Por supuesto que nadie les creyó. Parecía sólo retórica.

La asonada confirmó que la sociedad de Estados Unidos está pasando por la más profunda división interna, quizás desde la Guerra de Secesión (y entonces no serían tan excéntricas las banderas de la Confederación), pero nadie había esperado que se expresara de este modo. Por eso, hasta los altos funcionarios del propio Trump reaccionaron llamando a detener la insania. La pregunta que queda por responder: ¿Este es sólo el comienzo, o es, por el contrario, la culminación de la bronca antes de agotarse?

La división de Estados Unidos, sin embargo, no es única. Con muy raras excepciones, todas las sociedades de Occidente están atravesando por un grado semejante de polarización. Las versiones extremas acerca de la perversidad de los adversarios políticos inundan todo el planeta. Los partidarios de Trump juran que les robaron las elecciones. Los de Maduro dicen que no volverán a permitir que les roben sus elecciones, lo que significa que ganarán siempre. Cada uno está convencido de que forma parte de una indiscutible mayoría a la que siempre se le roba algo. “El pueblo” contra “la élite”. El trumpismo quería, precisamente, desafiar a “la élite” de Washington.

Su espectáculo de terror, con toque de queda, disparos en los jardines, policías desbordados por agresores encapuchados, debía escenificarse precisamente en ese espacio. Joe Biden ganó en esa ciudad con un 93%, por lo que los manifestantes sabían que entraban a un territorio hostil. Tuvieron que enfrentar a conductores que los maldecían y dormir en hoteles que no los deseaban. Pero se sentían triunfantes: habían demostrado, dijeron más tarde, que Estados Unidos debía despertar. Y ver lo que ellos veían con prístina claridad: que les robaron la elección.

La idea de ciudadanía se ha vuelto altamente emocional; los enervados y los furiosos tienen popularidad, igual los veraces que los mitómanos. La política se realiza, como describió Daniel Innerarity, “en tiempos de indignación”, en un momento histórico donde todo resulta enojoso y escandaloso. Si la modernidad ha sido desde el siglo XIX un esfuerzo cultural por racionalizar el espacio social, un empeño tenaz por darle a la convivencia un orden que se haga más con la cabeza que con otras partes del cuerpo (Weber), entonces es posible que el mundo esté entrando en otra fase, que la racionalidad sea un vejestorio propio de padres débiles.

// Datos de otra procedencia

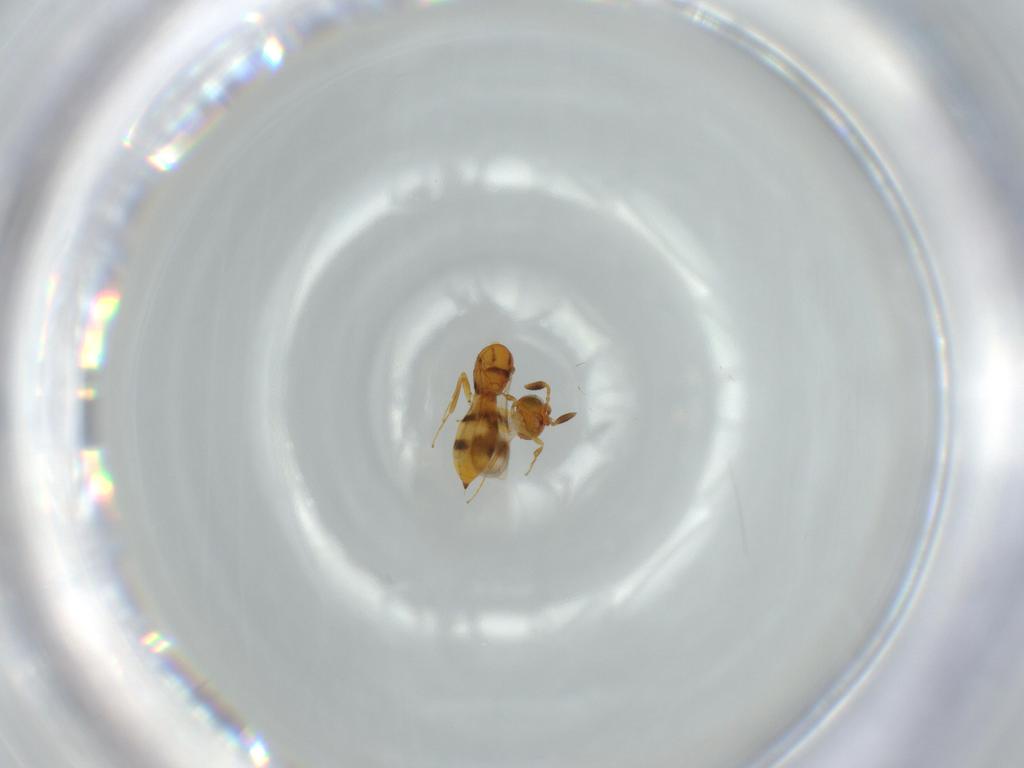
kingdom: Animalia
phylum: Arthropoda
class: Insecta
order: Hymenoptera
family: Scelionidae
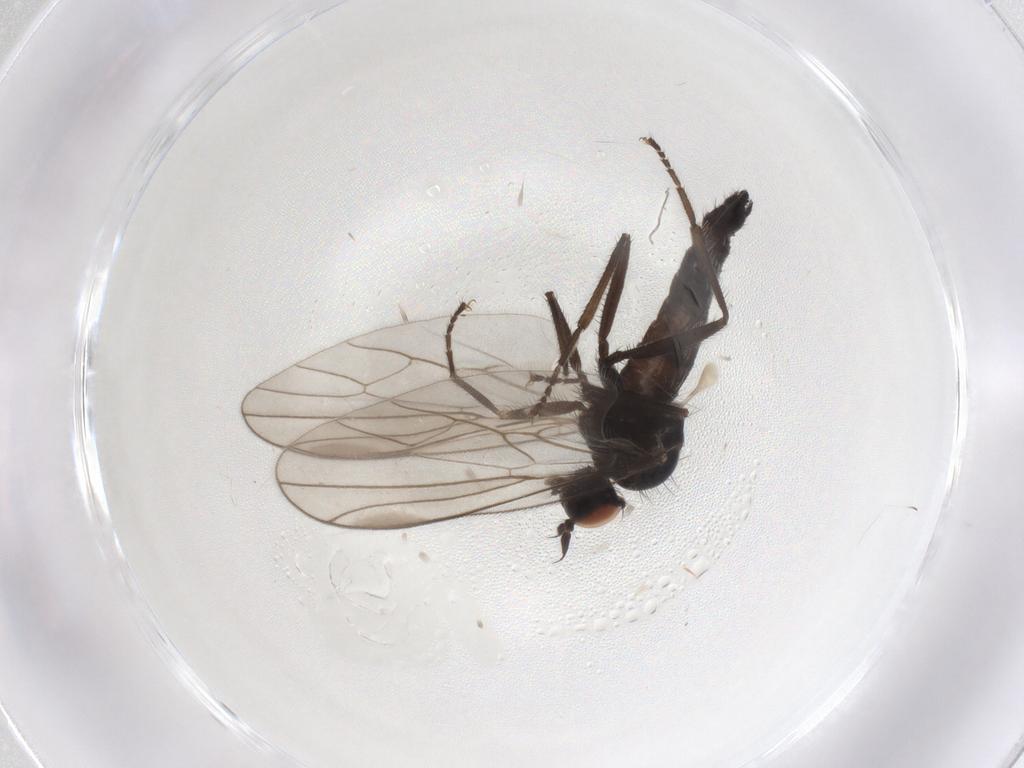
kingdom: Animalia
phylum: Arthropoda
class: Insecta
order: Diptera
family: Hybotidae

Innerarity le llamó a esto “el desorden emocional-populista”.

No parece que se trate del fin del capitalismo, como a algunas doctrinas les gusta anunciar cada cierto tiempo. La indignación es otro negocio y los asaltantes del Capitolio lo han representado con claridad. Muchos de ellos se declararían anticapitalistas, como se declaran todos los populismos y, mejor que ninguno, el fascismo. Del tronco histórico del fascismo procede la exaltación de la emoción política, la glorificación de la pasión y de la acción directa, inmediata. Mussolini y, con más perfección, Himmler y Goebbels, extremaban en sus discursos tanto el fervor como el terror, porque esas emociones les parecían indispensables para su política. También a Stalin y a Mikoyan.

Muchos de los que entraron a la Cámara de Representantes se tomaron selfies, como para subrayar que lo que les daba tanto coraje y seguridad era justamente el dispositivo de las redes digitales. Por primera vez en la historia, Twitter, Facebook e Instagram bloquearon por horas a un solo individuo -el Presidente Donald Trump- para impedir que aumentara el odio. Esta primera vez no será la última. Con su gesto, estas redes admitieron su responsabilidad en la política. Pero siguieron en pie, organizando a los ocupantes, Parler, Spreely, Gab y otras apps especializadas en el fanatismo. Será largo y arduo discutir cómo detener la expansión del odio sin eliminar las inéditas libertades alcanzadas con las redes.

Ha quedado claro que otra pandemia azota al mundo en paralelo con el Covid-19. Después del miércoles, ningún político, en ninguna parte del mundo, puede sentirse ajeno a ella. El mensaje es claro: la exaltación de la emoción, combinada con su expansión instantánea por las tecnologías digitales, es hoy la principal amenaza contra la democracia. Y no tiene ideología.